A 10,575 square foot materials recovery facility proposed in Schuyler County

Local

CAYUTA, N.Y. (WETM) – In Schuyler county, a prosed project for a 10,575 square foot materials recovery facility is underway.

The facility would accept municipal solid waste, construction and demolition debris and recyclables.
It can accept up to 500 tons of material a day at max capacity. There are debates on how this will affect water sources in the area.

The Vice President of a local waterkeeper affiliate, Seneca Lake Guardian, Yvonne Taylor, said she’s concerned for the quality of local’s drinking water.

“We’re also told that the water table is quite low in that area so in the event that there is contamination, we’re concerned about people’s drinking water wells,” said Taylor.

The owner of the facility, Bob Mente, said there’s no possibility for contamination.

“Absolutely not, I have a well here myself,” said Mente. “My well is 160 feet from the building. There’s no way that the liquid can come out of the building and contaminate any water source whatsoever.”

The permit for this project is still pending approval by the DEC. If approved, the facility would be on 1313 Recycle Ln. on Alpine Junction.

The opportunity for public comment is open until September 24th. The contact person for public comment is Guillermo Saar at (585) 226-2466 or at DEP.R8@dec.ny.gov.

The New York State Department of Environmental Conservation said in a statement that after reviewing the application there were no results of significant environmental impacts from the proposed project.

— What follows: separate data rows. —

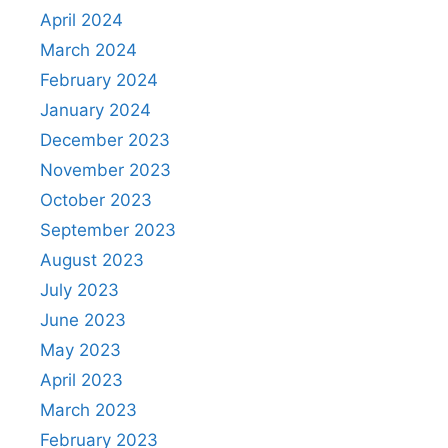
April 2024
March 2024
February 2024
January 2024
December 2023
November 2023
October 2023
September 2023
August 2023
July 2023
June 2023
May 2023
April 2023
March 2023
February 2023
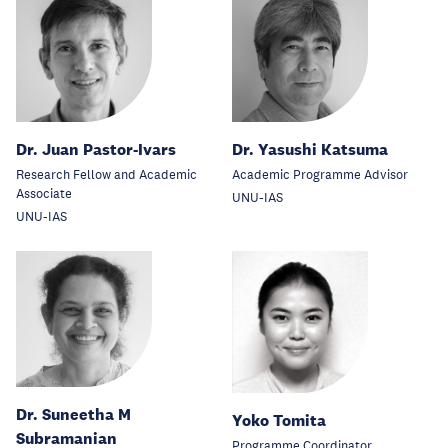
Dr. Juan Pastor-Ivars
Dr. Yasushi Katsuma
Research Fellow and Academic
Academic Programme Advisor
Associate
UNU-IAS
UNU-IAS
Dr. Suneetha M
Yoko Tomita
Subramanian
Programme Coordinator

DEC conducted a thorough review of the application and on Sept. 9, determined the application to be complete. DEC has sufficient information to begin the thorough internal and public review of the permit application. The project was subject to the New York State Environmental Quality Review (SEQR) process, which resulted in a negative declaration determination that the proposed project will not result in significant adverse environmental impacts or a substantial increase in traffic above present levels or generate substantial new demand for transportation facilities or services […] A landfill has not been proposed and DEC is not aware of any relationship between this application and the potential future closure of Seneca Meadows Landfill.